### DIRECTIONS
Copy, word for word, the lines of the entries below between the one with "IHC photomicrograph of" and the one with "non-Hodgkin's type (high-grade)", inclusive, and leave out everything else.

####

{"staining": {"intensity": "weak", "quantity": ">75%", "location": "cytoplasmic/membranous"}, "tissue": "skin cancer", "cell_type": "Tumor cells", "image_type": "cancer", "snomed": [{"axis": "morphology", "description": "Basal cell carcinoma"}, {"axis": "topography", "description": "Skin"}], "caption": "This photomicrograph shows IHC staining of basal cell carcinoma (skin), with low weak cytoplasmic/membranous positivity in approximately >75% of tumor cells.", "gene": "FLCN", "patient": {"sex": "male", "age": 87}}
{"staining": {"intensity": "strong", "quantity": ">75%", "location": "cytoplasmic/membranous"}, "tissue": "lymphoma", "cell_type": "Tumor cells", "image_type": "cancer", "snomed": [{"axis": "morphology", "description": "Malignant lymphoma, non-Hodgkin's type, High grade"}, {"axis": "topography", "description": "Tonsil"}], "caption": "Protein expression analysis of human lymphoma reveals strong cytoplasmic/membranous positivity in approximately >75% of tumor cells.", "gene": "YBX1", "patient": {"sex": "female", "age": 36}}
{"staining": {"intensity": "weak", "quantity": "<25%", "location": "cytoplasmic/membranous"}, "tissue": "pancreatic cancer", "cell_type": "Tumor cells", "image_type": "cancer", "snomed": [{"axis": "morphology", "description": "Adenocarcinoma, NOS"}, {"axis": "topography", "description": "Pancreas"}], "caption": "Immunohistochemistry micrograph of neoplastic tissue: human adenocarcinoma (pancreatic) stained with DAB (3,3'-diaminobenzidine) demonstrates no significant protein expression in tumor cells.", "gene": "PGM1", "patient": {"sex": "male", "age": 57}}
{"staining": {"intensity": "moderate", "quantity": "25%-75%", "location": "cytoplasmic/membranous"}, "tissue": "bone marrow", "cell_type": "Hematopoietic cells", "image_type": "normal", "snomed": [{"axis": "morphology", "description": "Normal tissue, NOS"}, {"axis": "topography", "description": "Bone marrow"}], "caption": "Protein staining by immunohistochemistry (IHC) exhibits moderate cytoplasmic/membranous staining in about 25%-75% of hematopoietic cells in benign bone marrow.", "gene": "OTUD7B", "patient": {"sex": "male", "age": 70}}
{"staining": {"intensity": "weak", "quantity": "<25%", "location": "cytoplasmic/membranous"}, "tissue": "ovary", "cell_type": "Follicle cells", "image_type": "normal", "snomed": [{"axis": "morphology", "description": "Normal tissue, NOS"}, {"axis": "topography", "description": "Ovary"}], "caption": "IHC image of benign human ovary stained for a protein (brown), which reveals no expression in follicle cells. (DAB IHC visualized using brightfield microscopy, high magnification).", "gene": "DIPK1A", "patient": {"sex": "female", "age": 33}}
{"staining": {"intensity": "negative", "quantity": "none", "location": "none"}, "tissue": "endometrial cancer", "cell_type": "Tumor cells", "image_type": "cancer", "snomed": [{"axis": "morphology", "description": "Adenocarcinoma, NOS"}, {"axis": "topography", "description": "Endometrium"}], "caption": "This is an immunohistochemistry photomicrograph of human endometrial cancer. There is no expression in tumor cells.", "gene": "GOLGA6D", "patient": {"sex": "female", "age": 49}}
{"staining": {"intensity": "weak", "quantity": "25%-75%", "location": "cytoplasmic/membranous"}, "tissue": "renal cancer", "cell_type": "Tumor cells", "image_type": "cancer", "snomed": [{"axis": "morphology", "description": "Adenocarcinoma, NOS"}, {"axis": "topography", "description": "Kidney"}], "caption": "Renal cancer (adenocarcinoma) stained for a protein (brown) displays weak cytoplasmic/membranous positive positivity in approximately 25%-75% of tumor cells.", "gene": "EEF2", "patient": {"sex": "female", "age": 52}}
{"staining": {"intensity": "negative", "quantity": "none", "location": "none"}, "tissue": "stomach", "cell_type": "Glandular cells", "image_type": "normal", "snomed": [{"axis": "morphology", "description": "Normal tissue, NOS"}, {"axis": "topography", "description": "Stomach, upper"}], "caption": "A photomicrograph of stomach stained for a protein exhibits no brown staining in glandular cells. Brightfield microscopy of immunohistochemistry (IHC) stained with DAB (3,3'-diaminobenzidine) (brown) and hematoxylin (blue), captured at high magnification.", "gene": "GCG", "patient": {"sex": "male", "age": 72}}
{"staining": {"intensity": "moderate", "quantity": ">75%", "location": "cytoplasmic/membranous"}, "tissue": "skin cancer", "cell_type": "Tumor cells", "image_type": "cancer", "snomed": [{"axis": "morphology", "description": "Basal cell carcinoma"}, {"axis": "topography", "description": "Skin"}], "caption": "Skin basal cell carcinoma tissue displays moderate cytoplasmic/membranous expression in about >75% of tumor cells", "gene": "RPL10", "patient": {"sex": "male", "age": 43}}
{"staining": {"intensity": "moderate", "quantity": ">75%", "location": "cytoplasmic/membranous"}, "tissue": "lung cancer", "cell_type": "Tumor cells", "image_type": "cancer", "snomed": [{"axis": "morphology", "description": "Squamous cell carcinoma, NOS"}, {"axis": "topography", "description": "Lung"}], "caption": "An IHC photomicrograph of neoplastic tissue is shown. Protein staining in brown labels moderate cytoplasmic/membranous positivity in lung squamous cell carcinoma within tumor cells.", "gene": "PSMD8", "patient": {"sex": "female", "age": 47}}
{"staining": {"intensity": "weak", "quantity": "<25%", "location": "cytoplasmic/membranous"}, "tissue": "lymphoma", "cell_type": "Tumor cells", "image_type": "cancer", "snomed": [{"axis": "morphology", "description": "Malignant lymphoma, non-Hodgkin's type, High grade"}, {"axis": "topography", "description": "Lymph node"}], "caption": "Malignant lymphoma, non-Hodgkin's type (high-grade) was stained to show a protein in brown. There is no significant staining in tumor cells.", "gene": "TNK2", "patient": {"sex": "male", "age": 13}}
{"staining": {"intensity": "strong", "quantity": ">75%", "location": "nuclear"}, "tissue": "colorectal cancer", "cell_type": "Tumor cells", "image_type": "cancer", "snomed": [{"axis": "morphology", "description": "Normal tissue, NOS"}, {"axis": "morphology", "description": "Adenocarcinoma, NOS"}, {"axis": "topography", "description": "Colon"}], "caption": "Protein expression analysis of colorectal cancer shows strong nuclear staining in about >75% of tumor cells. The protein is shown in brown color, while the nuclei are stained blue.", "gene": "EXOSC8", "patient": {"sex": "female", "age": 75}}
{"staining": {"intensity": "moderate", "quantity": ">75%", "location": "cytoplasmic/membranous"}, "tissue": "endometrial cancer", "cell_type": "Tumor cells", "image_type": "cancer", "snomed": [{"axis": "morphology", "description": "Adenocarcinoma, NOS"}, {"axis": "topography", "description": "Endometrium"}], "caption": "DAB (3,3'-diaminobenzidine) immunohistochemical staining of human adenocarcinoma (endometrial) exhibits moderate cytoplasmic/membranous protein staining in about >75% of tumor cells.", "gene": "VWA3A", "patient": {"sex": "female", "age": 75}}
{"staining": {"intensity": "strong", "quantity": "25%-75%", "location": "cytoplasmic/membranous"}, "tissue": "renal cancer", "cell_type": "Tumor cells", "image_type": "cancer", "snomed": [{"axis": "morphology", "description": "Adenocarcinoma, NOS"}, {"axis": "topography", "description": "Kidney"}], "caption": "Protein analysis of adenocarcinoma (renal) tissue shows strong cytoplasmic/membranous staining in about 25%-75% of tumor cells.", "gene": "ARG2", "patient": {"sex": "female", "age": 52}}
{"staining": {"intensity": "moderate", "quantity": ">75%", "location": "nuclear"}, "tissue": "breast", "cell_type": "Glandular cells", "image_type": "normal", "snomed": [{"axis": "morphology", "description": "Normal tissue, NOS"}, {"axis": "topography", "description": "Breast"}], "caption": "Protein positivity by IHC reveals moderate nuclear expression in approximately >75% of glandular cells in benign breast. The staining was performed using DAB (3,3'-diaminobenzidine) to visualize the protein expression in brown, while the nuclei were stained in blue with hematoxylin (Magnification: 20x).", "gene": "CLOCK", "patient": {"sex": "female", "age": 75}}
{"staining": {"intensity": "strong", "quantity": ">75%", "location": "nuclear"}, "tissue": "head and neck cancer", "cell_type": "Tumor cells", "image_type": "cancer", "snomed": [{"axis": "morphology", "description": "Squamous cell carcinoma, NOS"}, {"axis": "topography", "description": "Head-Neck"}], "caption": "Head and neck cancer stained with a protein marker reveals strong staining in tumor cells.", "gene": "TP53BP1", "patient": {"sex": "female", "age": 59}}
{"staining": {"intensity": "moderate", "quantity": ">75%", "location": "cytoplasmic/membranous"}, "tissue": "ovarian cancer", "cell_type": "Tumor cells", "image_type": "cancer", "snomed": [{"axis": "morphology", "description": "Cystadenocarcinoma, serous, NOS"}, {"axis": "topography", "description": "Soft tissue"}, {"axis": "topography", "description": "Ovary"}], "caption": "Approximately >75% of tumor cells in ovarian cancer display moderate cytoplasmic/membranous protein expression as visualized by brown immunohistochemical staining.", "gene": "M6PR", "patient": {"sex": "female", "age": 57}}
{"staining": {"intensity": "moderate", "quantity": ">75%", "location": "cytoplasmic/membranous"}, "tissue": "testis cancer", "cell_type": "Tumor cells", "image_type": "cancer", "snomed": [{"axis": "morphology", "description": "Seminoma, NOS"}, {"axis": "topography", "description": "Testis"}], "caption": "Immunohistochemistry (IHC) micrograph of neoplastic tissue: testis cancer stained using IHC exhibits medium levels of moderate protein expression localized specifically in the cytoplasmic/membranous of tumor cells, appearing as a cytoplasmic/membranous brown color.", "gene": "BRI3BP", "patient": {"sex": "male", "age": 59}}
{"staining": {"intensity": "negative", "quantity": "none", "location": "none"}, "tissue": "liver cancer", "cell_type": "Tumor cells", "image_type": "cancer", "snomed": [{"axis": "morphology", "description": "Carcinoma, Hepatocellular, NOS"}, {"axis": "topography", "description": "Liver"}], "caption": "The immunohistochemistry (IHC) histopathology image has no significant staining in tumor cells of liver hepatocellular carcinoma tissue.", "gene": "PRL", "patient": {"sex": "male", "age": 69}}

####

### SOLUTION TO THE PROBLEM
{"staining": {"intensity": "moderate", "quantity": ">75%", "location": "cytoplasmic/membranous"}, "tissue": "lung cancer", "cell_type": "Tumor cells", "image_type": "cancer", "snomed": [{"axis": "morphology", "description": "Squamous cell carcinoma, NOS"}, {"axis": "topography", "description": "Lung"}], "caption": "An IHC photomicrograph of neoplastic tissue is shown. Protein staining in brown labels moderate cytoplasmic/membranous positivity in lung squamous cell carcinoma within tumor cells.", "gene": "PSMD8", "patient": {"sex": "female", "age": 47}}
{"staining": {"intensity": "weak", "quantity": "<25%", "location": "cytoplasmic/membranous"}, "tissue": "lymphoma", "cell_type": "Tumor cells", "image_type": "cancer", "snomed": [{"axis": "morphology", "description": "Malignant lymphoma, non-Hodgkin's type, High grade"}, {"axis": "topography", "description": "Lymph node"}], "caption": "Malignant lymphoma, non-Hodgkin's type (high-grade) was stained to show a protein in brown. There is no significant staining in tumor cells.", "gene": "TNK2", "patient": {"sex": "male", "age": 13}}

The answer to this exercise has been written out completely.